In [1]:
import glob

import h5py
import numpy as np

In [2]:
awkward_repos = np.array([202413762, 137079949, 202413762, 137079949])
distinct_people = set()

for filename in sorted(glob.glob("/home/jpivarski/storage/data/GHArchive/GHArchive-*-aggregated.h5")):
    print(filename)
    with h5py.File(filename, mode="r") as file:
        actors = file["actor_id"][np.isin(file["repo_id"], awkward_repos)]
        distinct_people.update(actors)
    print(len(distinct_people))

/home/jpivarski/storage/data/GHArchive/GHArchive-2015-aggregated.h5
0
/home/jpivarski/storage/data/GHArchive/GHArchive-2016-aggregated.h5
0
/home/jpivarski/storage/data/GHArchive/GHArchive-2017-aggregated.h5
0
/home/jpivarski/storage/data/GHArchive/GHArchive-2018-aggregated.h5
31
/home/jpivarski/storage/data/GHArchive/GHArchive-2019-aggregated.h5
198
/home/jpivarski/storage/data/GHArchive/GHArchive-2020-aggregated.h5
450
/home/jpivarski/storage/data/GHArchive/GHArchive-2021-aggregated.h5
767
/home/jpivarski/storage/data/GHArchive/GHArchive-2022-aggregated.h5
969
/home/jpivarski/storage/data/GHArchive/GHArchive-2023-aggregated.h5
1026


In [None]:
for line in open("/home/jpivarski/storage/data/GHArchive/actor_id_name.txt"):
    idstr, name = line.rstrip("\n").split("\t")
    if int(idstr) in distinct_people:
        # print(line, end="")
        pass

In [23]:
people_usernames = {}
people_categories = {}

with open("distinct_people.txt") as file:
    for line in file:
        idstr, username, category = line.rstrip("\n").split("\t")
        people_usernames[int(idstr)] = username
        people_categories[int(idstr)] = category

In [24]:
set(people_categories.values())

{'ACOUSTIC',
 'AI',
 'ASTRO',
 'BIOLOGY',
 'CHEMISTRY',
 'CS',
 'DS',
 'ECONOMICS',
 'GEO',
 'HEALTH',
 'HEP',
 'IDK',
 'MATH',
 'MEDICAL',
 'PHYSICS',
 'QUANT',
 'SE'}

`HEP` versus everything else is the main categorization. This definition of HEP includes dark matter searches, neutrino experiments, and nuclear physics. It is as lenient a definition as possible, including everyone who has ever been in HEP, even if they are not now, and students who do not study HEP but were involved in developing HEP projects (e.g. IRIS-HEP fellows). Thus, when we see "non-HEP" in the plot, it really means "non-HEP," interest in Awkward Array that is truly beyond our HEP community.

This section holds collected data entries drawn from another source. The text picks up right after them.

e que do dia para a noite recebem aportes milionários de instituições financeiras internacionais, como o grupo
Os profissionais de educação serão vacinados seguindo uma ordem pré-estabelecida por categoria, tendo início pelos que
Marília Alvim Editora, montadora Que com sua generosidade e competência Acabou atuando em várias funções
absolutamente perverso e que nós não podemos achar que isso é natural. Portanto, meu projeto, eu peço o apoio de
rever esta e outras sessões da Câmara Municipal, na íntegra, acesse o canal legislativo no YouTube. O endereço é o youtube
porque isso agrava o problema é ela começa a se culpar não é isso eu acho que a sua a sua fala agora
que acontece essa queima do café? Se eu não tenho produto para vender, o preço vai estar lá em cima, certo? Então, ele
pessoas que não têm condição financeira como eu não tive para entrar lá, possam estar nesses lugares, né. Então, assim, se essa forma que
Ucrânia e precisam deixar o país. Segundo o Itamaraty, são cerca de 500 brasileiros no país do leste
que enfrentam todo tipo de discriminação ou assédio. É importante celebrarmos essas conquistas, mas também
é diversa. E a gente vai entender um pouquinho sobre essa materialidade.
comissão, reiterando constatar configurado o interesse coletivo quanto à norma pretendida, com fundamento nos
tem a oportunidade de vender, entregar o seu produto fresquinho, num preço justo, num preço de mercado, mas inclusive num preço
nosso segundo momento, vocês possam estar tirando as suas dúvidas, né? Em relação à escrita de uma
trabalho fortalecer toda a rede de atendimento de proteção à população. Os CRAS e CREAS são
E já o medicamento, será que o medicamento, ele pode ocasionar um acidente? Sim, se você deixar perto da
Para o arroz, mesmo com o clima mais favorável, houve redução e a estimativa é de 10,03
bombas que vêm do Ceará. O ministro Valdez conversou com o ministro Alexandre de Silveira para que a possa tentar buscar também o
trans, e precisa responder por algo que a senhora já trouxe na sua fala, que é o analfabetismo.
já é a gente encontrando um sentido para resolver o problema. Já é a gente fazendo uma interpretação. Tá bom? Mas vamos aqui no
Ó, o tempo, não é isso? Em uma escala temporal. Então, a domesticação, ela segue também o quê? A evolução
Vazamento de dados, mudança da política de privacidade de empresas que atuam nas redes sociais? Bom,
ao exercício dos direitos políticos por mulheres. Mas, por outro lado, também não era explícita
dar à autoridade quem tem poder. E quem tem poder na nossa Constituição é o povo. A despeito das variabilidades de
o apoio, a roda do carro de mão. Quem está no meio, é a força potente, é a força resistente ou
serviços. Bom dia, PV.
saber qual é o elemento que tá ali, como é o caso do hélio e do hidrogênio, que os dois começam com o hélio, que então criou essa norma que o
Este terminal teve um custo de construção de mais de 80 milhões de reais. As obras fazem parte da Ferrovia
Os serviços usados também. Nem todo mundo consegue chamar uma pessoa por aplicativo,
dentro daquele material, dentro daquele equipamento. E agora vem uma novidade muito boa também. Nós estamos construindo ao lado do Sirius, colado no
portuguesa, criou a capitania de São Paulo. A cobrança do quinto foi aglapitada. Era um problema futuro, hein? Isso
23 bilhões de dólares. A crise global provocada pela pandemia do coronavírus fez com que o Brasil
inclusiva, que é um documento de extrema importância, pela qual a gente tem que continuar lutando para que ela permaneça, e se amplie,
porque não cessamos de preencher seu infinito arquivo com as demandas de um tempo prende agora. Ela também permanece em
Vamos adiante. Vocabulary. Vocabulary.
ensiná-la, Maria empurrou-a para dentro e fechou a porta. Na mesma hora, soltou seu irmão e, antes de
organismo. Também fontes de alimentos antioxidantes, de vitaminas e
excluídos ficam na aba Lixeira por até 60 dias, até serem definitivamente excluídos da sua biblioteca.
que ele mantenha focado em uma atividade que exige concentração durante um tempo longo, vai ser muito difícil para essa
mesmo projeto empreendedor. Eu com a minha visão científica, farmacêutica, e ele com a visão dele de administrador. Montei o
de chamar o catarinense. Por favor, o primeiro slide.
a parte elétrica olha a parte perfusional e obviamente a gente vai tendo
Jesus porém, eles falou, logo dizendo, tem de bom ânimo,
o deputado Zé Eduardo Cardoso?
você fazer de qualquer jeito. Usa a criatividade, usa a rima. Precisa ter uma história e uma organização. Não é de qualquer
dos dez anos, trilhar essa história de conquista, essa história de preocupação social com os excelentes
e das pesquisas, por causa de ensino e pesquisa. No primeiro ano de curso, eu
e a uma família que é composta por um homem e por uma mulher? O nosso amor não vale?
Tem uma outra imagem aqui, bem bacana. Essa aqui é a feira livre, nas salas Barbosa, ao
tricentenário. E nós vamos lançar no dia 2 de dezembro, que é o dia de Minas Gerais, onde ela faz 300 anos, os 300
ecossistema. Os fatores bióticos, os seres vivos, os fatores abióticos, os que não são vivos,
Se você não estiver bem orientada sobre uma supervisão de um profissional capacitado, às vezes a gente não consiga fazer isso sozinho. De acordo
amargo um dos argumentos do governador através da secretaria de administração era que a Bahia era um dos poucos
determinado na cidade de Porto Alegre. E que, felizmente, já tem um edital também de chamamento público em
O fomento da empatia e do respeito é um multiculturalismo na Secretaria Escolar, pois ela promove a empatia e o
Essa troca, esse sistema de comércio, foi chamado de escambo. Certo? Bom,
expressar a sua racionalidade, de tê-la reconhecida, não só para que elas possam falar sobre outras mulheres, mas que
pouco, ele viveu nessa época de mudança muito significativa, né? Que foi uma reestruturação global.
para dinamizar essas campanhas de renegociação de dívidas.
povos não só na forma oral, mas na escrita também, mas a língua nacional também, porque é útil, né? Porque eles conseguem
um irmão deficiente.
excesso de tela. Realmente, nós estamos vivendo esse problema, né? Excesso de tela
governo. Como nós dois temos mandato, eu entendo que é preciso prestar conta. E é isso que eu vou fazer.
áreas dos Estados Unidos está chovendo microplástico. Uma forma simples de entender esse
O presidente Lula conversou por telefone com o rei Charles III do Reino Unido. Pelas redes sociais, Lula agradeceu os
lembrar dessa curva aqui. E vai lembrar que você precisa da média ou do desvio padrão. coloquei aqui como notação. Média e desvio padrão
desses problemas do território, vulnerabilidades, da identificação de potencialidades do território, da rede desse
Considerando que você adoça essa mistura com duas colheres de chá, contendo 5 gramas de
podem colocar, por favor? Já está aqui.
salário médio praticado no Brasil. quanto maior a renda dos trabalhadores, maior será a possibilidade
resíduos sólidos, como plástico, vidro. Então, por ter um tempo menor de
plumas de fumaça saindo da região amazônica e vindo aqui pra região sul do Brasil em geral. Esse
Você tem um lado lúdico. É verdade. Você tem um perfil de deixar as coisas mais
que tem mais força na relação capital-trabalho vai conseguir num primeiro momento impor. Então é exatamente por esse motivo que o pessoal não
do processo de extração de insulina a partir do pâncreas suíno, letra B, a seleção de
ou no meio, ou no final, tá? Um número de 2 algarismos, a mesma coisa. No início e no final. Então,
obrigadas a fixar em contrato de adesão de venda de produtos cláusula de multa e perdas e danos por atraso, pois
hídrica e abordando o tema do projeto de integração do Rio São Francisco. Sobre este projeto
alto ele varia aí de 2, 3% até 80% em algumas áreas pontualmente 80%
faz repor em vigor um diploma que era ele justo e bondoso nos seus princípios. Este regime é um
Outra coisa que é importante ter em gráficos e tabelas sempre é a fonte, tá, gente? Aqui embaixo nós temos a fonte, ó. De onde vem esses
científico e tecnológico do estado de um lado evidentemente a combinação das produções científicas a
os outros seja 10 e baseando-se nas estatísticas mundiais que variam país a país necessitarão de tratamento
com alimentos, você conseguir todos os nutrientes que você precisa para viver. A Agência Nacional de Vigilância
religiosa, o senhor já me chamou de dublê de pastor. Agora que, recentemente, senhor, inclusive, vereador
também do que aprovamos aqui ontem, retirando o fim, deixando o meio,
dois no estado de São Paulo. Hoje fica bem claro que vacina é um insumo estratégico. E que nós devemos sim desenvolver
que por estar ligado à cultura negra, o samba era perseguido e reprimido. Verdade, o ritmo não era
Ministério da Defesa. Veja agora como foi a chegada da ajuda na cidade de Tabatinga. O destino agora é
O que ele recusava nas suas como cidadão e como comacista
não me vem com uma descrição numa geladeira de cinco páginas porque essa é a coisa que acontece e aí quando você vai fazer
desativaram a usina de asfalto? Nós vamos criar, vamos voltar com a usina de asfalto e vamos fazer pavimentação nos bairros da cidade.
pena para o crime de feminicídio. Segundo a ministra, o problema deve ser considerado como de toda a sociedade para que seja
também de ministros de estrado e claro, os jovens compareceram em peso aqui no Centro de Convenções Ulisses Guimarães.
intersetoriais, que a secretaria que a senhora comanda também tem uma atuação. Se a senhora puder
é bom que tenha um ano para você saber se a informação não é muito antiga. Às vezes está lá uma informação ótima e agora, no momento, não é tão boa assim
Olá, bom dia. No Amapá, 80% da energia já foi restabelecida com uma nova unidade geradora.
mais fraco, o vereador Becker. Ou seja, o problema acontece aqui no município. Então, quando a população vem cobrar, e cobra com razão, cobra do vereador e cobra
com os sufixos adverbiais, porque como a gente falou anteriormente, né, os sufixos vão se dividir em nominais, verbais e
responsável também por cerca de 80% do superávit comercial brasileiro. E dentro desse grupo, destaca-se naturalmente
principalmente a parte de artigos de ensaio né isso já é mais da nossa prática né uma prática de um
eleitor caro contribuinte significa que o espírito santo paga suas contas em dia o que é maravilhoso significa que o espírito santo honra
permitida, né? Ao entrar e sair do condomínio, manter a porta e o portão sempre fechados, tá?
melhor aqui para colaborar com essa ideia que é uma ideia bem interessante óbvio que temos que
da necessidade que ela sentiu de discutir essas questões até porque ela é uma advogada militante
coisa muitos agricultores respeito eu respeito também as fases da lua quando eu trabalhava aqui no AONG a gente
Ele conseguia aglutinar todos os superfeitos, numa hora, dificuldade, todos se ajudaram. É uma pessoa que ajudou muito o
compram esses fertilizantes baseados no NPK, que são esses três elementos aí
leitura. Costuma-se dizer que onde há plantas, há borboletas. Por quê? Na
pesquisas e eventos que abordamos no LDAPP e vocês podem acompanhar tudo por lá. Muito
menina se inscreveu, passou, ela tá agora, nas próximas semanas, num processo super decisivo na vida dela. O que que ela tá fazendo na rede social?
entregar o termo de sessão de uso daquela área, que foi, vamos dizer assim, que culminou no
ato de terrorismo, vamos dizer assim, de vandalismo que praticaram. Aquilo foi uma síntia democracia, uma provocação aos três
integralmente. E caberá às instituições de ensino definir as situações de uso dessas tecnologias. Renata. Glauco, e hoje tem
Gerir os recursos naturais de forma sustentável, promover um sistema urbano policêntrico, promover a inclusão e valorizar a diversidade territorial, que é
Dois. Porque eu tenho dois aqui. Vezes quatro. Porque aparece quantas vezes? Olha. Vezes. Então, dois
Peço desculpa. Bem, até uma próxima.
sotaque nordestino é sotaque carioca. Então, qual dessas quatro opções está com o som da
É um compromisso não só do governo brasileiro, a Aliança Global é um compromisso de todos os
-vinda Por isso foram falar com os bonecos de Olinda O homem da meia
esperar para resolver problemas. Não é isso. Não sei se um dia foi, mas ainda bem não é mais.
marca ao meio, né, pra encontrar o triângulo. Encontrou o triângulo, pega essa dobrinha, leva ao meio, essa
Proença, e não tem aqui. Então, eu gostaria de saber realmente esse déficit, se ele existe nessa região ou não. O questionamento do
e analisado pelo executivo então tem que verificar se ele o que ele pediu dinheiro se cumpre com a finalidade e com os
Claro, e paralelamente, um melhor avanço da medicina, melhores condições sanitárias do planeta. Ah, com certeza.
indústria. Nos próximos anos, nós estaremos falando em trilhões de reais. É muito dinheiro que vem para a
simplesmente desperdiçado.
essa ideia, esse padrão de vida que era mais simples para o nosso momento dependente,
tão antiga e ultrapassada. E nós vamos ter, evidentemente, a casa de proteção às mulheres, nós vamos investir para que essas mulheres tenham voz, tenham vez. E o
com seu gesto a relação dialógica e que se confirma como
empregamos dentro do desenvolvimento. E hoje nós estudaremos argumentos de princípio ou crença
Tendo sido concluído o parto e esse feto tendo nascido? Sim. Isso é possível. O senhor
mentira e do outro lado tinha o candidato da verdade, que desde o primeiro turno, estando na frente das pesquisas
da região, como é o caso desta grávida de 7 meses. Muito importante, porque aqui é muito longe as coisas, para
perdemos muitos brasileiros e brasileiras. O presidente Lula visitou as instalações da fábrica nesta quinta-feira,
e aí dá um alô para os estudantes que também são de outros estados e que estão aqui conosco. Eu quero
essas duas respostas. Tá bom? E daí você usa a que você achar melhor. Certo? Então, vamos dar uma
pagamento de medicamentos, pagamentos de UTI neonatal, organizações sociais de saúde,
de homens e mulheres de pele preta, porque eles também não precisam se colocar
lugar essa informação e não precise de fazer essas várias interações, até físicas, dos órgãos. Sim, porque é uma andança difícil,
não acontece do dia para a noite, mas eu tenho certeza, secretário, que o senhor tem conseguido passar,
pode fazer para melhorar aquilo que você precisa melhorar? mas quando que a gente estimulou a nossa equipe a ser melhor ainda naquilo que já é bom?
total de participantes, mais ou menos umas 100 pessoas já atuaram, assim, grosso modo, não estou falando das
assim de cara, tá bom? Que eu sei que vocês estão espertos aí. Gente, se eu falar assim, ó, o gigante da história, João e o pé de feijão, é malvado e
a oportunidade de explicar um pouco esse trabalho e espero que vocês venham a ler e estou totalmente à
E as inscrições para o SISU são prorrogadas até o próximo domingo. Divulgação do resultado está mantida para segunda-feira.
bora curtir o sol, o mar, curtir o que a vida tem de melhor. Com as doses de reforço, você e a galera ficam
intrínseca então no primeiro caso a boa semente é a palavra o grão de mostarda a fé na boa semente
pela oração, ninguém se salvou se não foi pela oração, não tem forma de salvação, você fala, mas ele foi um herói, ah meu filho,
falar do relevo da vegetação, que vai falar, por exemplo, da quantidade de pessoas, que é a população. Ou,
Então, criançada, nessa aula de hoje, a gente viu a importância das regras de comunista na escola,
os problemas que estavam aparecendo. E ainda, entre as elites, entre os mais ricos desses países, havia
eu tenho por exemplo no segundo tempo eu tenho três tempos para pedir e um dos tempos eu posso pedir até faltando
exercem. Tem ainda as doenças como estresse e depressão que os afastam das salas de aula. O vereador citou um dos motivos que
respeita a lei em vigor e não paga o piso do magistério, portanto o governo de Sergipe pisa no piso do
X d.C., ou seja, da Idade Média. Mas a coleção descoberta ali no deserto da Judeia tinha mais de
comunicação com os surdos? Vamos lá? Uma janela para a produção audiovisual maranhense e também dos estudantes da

`PHYSICS` includes anything that touches on physics, including materials science and chemistry, that isn't HEP. It can be merged with the single instance of `ACOUSTIC` and the only two instances of `CHEMISTRY`.

`BIOLOGY` is mostly neuroscience, but also bioinformatics and genomics. It can be merged with `MEDICAL` and `HEALTH`.

`GEO` may be its own group, but it's combining things like Earth sciences, climatology, and geosciences.

`SE` (software engineering), `AI` (artificial intelligence), `DS` (data science), `CS` (computer science), and `QUANT` (finance) are hopelessly interchangeable. It was very hard for me to make useful distinctions among them, based on their GitHub info. Nevertheless, I wish I made a separate category for robotics.

There's only one instance of `ECONOMICS` and four of `MATH`. They can be included in the giant group above.

`IDK` is for everyone who could not be classified. It usually meant that they had no repos, or the only repos they had were forks, and that wasn't enough to tell me their interests.

GitHub users who no longer exist (18% of the total) were removed from the sample.